_EXCERPT TO READ_:
[Start of Attachment]

Laura Linney, Sight Unseen by Donald Margulies, 2004. © Joan Marcus.
It is wonderful when an actress becomes a real artist, bringing to life the nuances and mysteries, the delights and absurdities, the joys and sorrows, the surfaces and depths of many women. It is doubly so when her abilities are recognized by stage and screen, and she is given good and challenging roles opposite fine actors. It is a hundred times more so when she is the daughter of a playwright, who knows the difficulties she has overcome and the extent of her achievements.
Laura Linney’s genuine artistry is evident to anyone who has seen her in films or on stage. It makes her theater father very happy. That’s fine. But it is the dignity of her person and the warmth of her concern for others that makes her writer father most proud. She is held in high esteem by many famous colleagues, and for good reason. She is a great partner for any actor or actress, bringing to their work a selfless support as well as a brilliant performance. She has won many awards and been nominated for many others in the hurricane worlds of theater and film, but she keeps her balance, remaining sensible, modest and, often, very funny about herself and the life she leads. This dialogue between a daughter and a father, an actress and a playwright, was fun for us both. We tried to do it well, with proper concern for the work we both love, but lightly too, aware, as Laura always is, of the frailty of human beings, ourselves included. That awareness, I think even more than her beauty and skill, makes her the woman who so commands her father’s admiration and respect.

[End of Attachment]

_LIST OF TASKS_:
1. In the Laura Linney tribute, which Donald Margulies play does the photo caption name?
2. Edit the Laura Linney tribute from "Laura Linney, Sight" to "of her achievements." by putting "dramatist" in place of "playwright", and give that stretch again.

_MATERIAL PROVIDED_:
[Start of Attachment]

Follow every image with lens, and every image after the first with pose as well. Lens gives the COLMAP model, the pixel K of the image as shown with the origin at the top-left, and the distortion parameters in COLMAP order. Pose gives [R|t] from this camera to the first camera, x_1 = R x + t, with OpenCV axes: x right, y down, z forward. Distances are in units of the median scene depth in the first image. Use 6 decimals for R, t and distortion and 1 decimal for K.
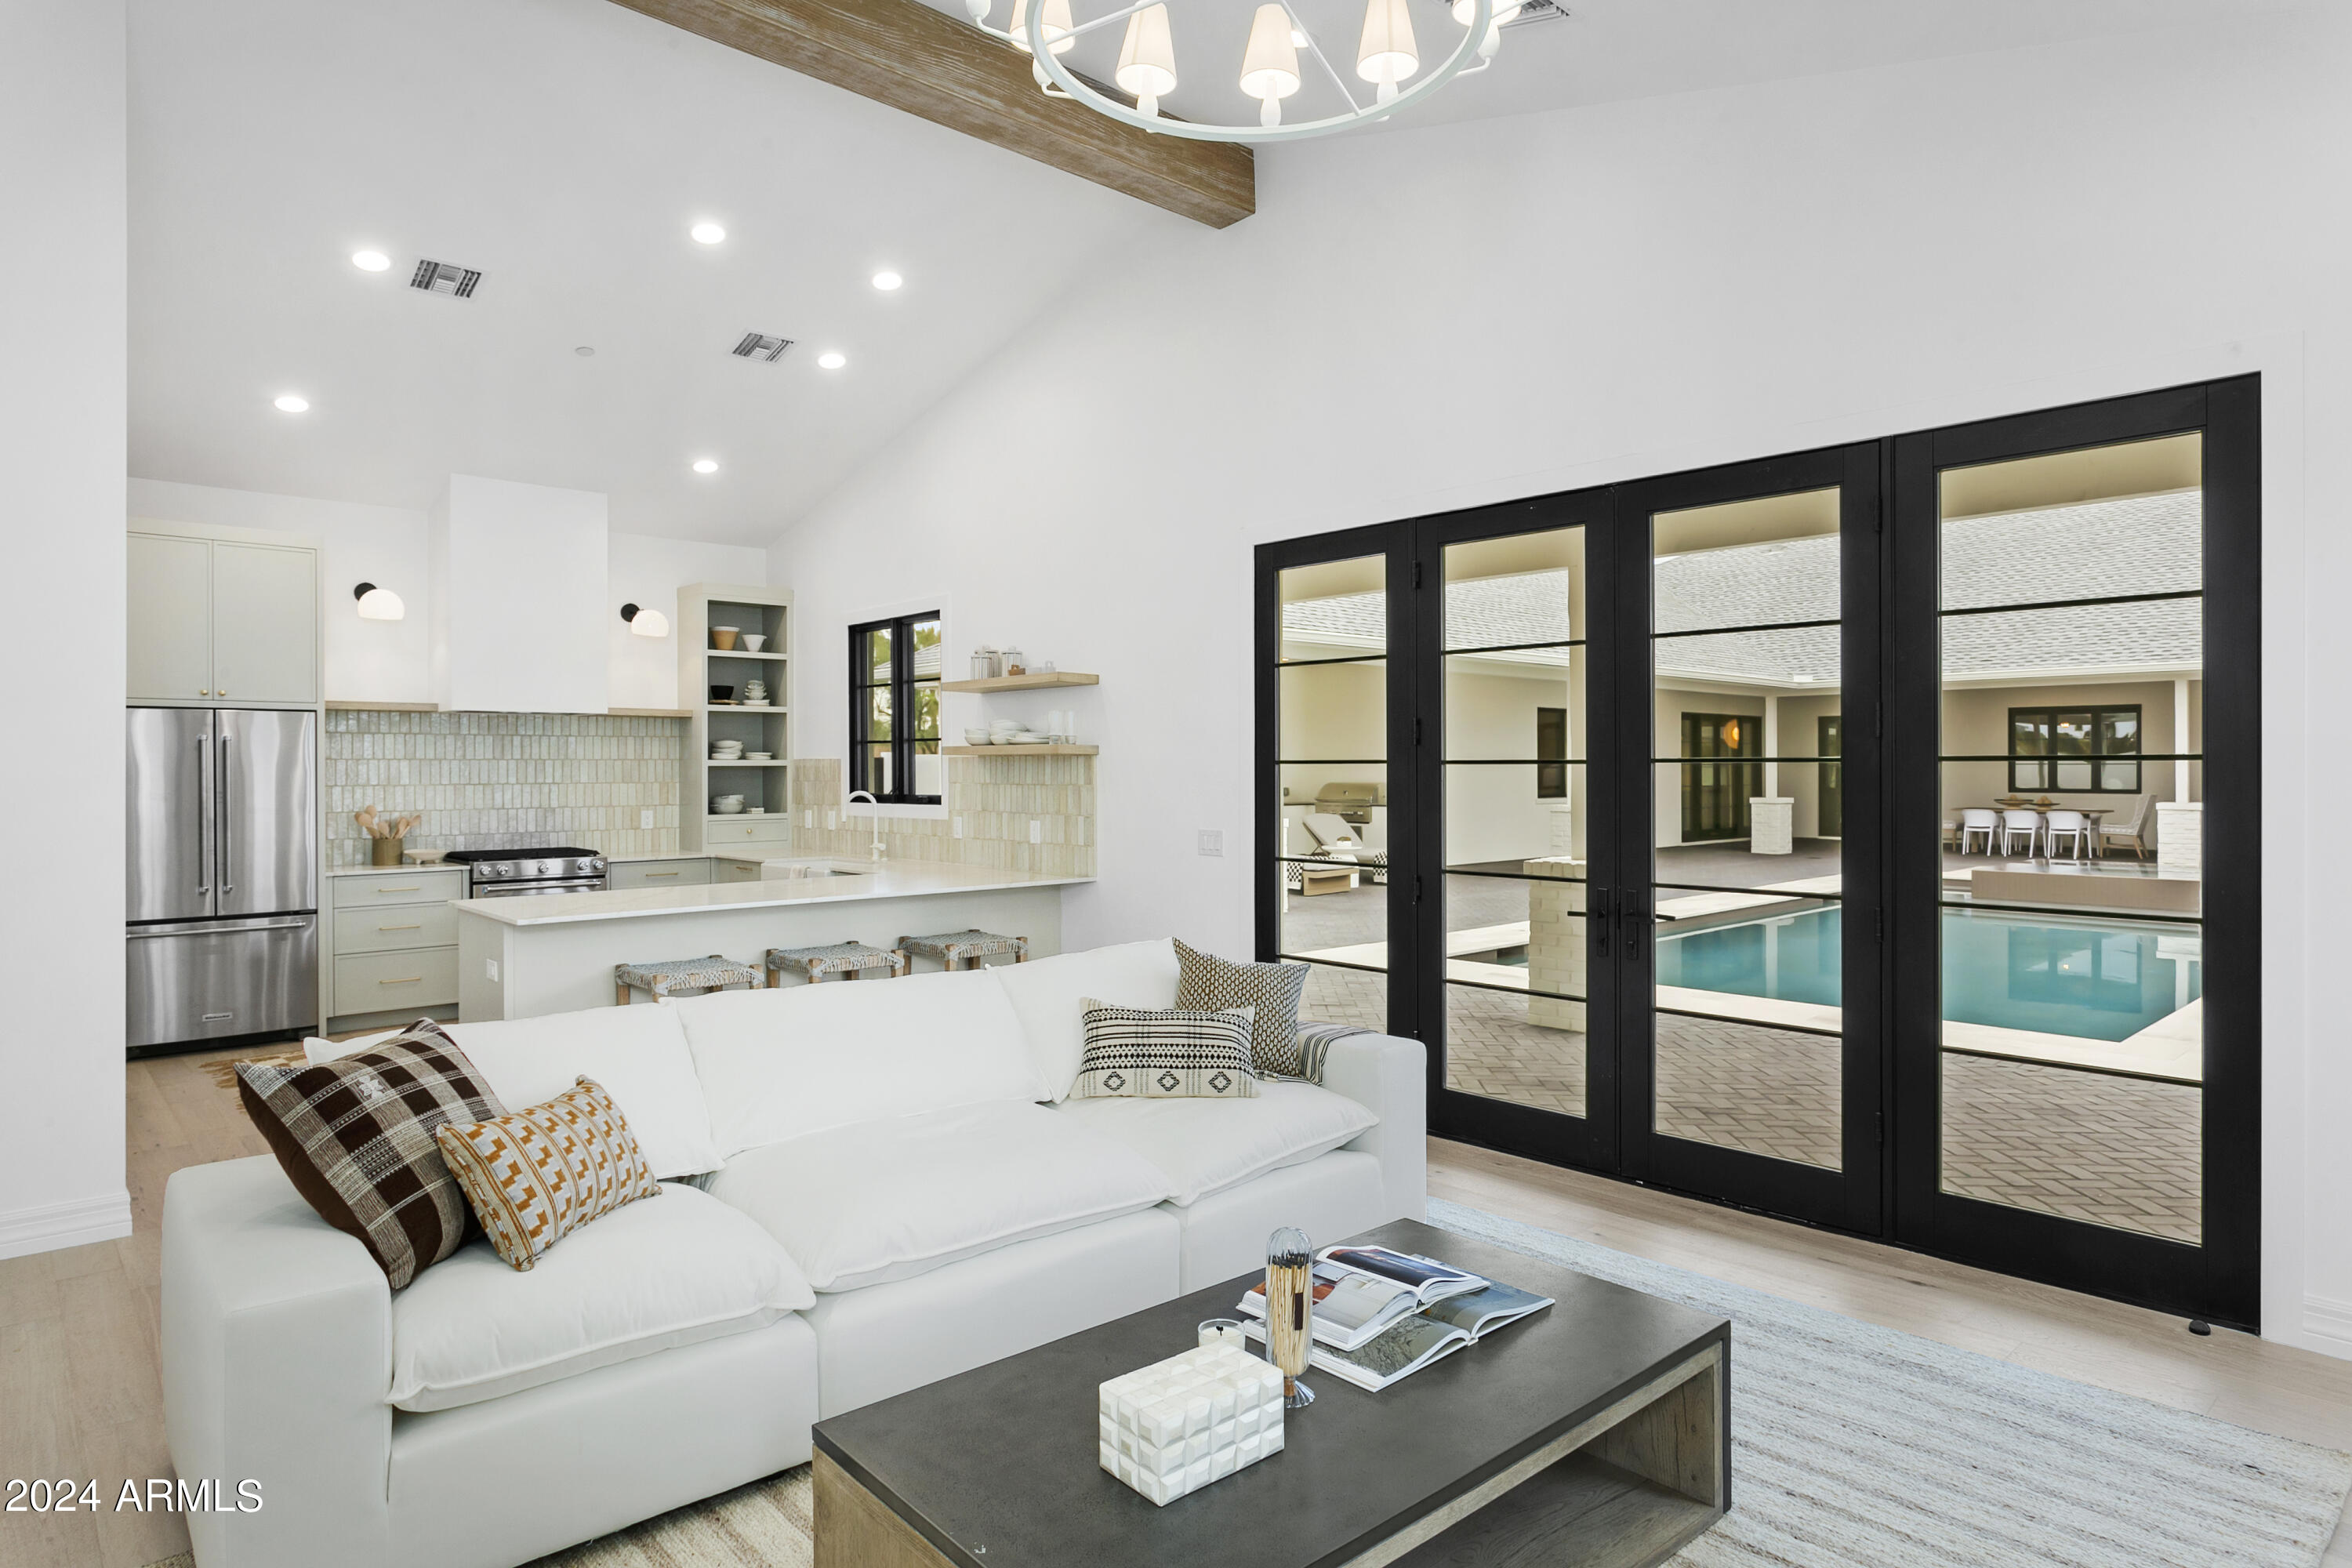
lens RADIAL K [[1327.1, 0, 1163.0], [0, 1327.1, 766.5], [0, 0, 1]] dist [0.004961, 0.002913]
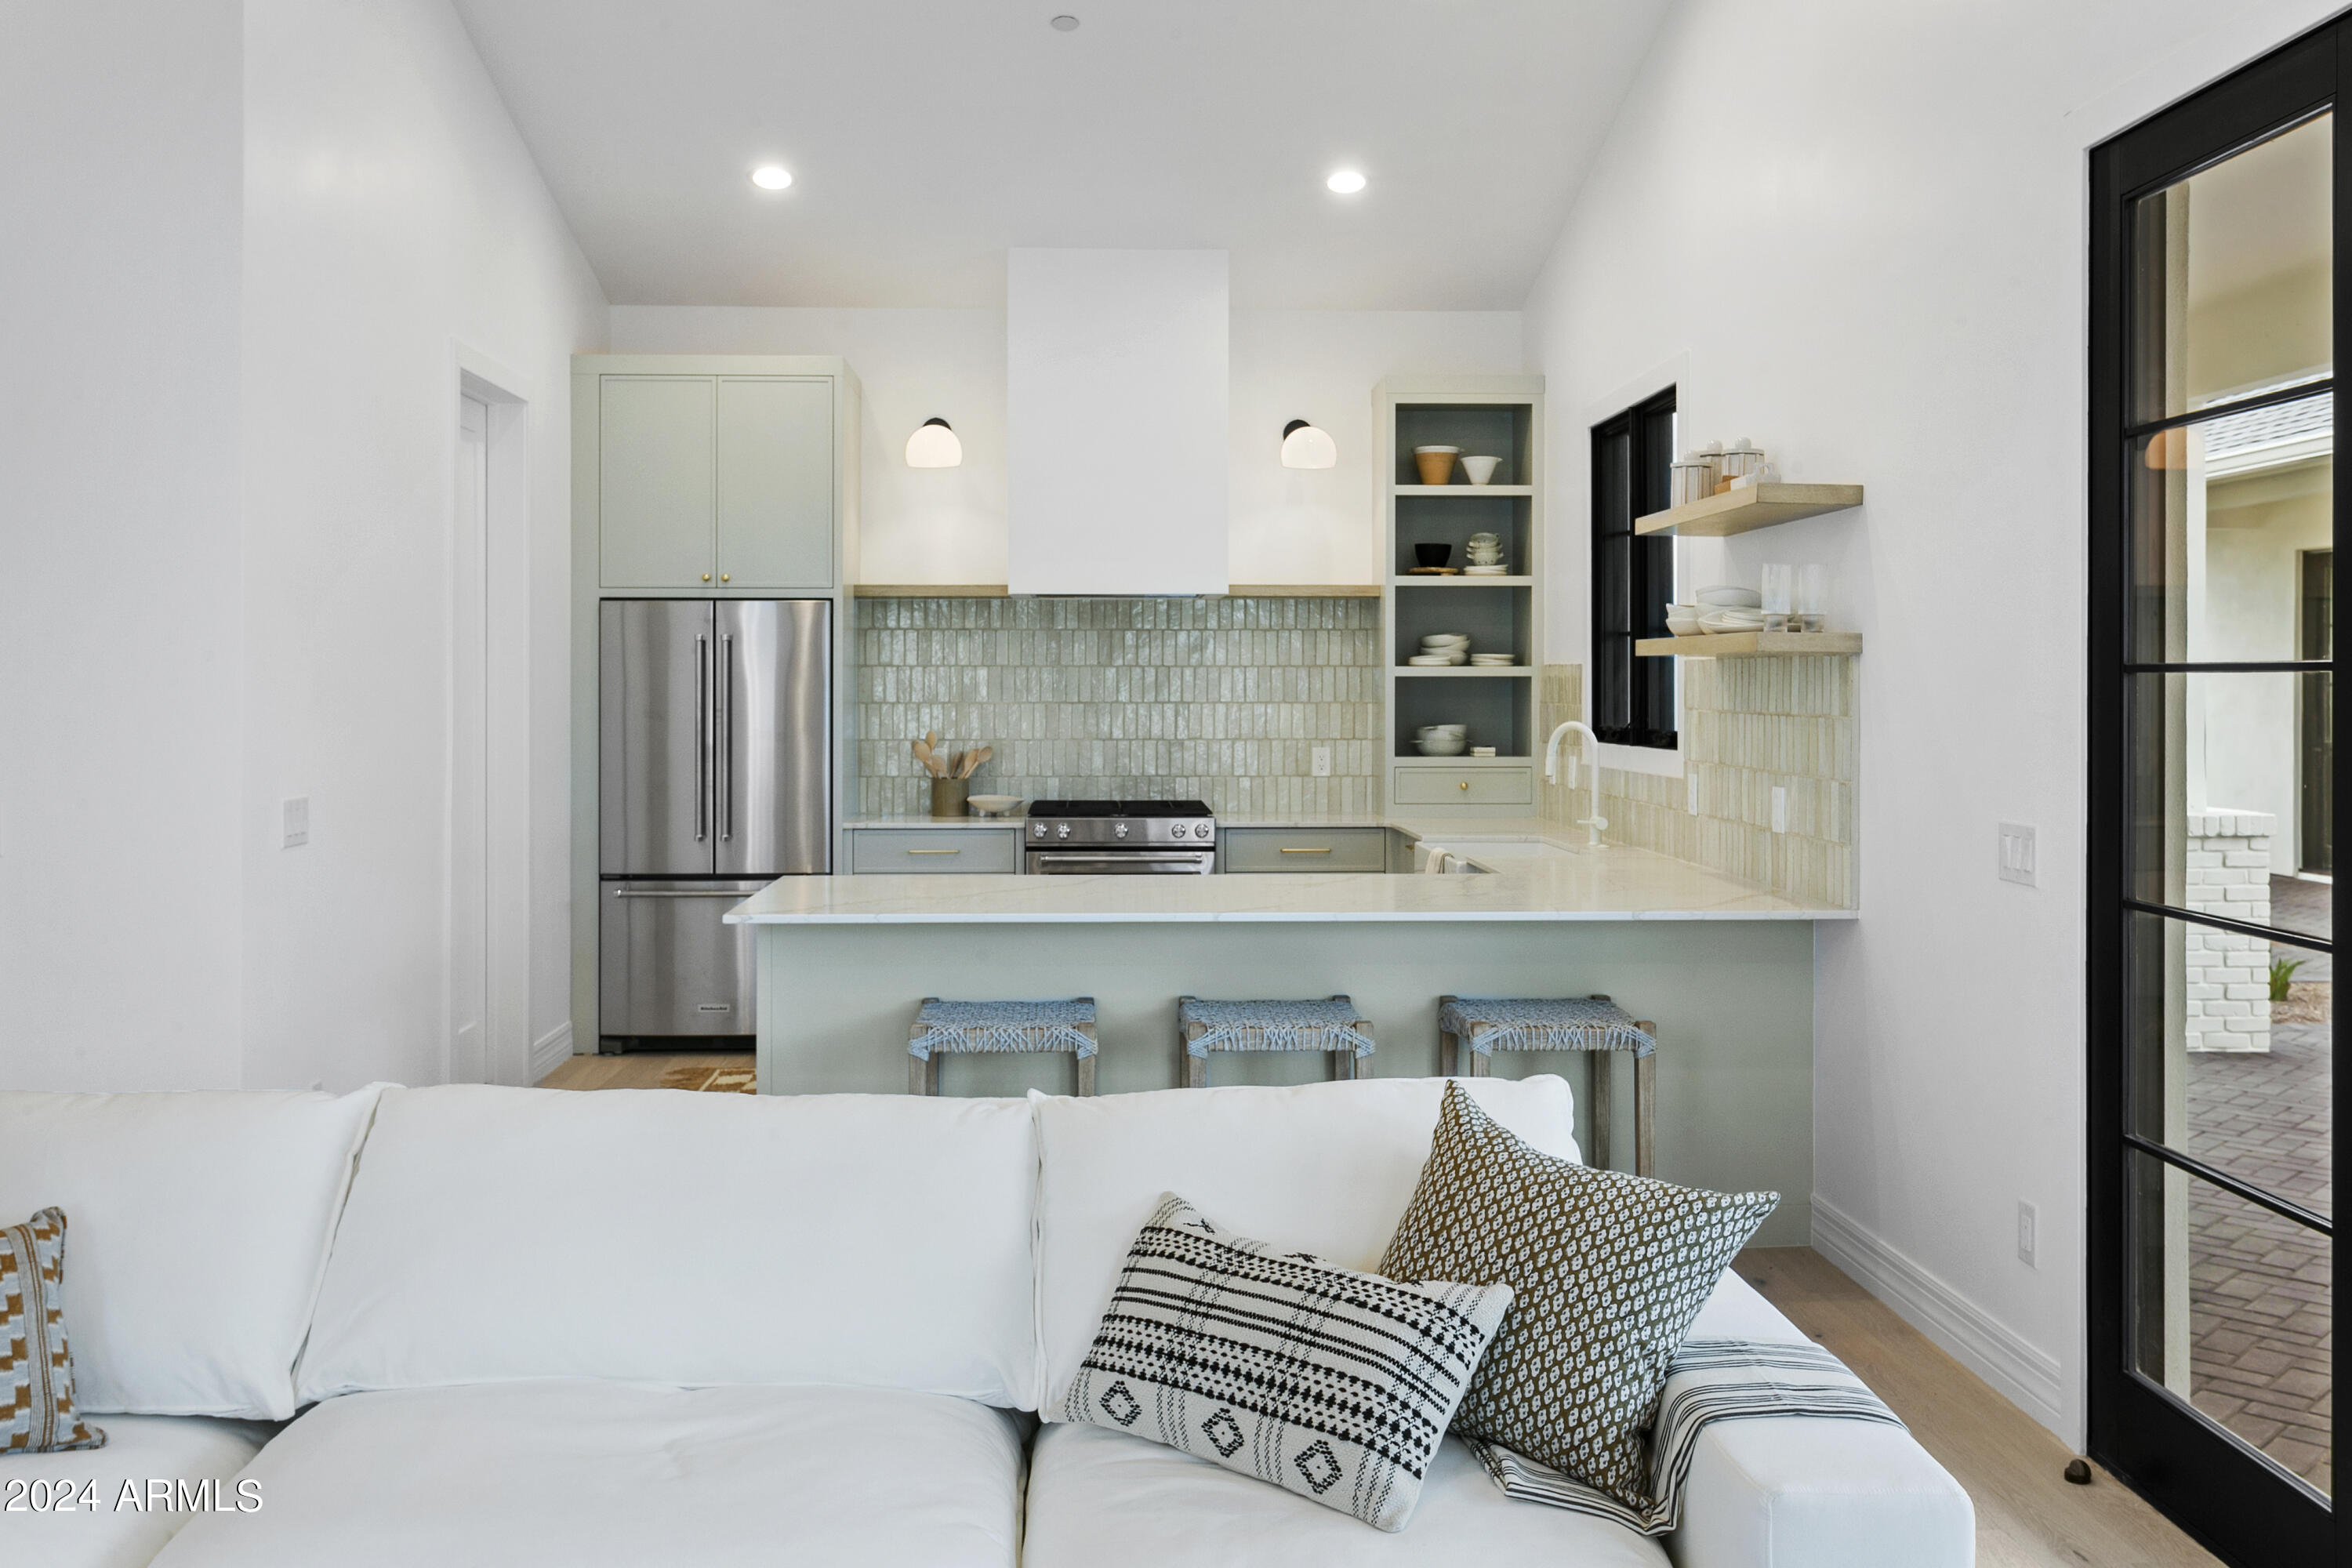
lens RADIAL K [[2021.8, 0, 1186.9], [0, 2021.8, 700.5], [0, 0, 1]] dist [0.002020, -0.010575]
pose [[0.768631, 0.008733, -0.639633, 0.187477], [-0.001504, 0.999929, 0.011845, -0.000197], [0.639691, -0.008142, 0.768589, 0.237539]]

[End of Attachment]

_ANSWERS FOR THIS EXERCISE_:
1. Sight Unseen

2.
Laura Linney, Sight Unseen by Donald Margulies, 2004. © Joan Marcus.
It is wonderful when an actress becomes a real artist, bringing to life the nuances and mysteries, the delights and absurdities, the joys and sorrows, the surfaces and depths of many women. It is doubly so when her abilities are recognized by stage and screen, and she is given good and challenging roles opposite fine actors. It is a hundred times more so when she is the daughter of a dramatist, who knows the difficulties she has overcome and the extent of her achievements.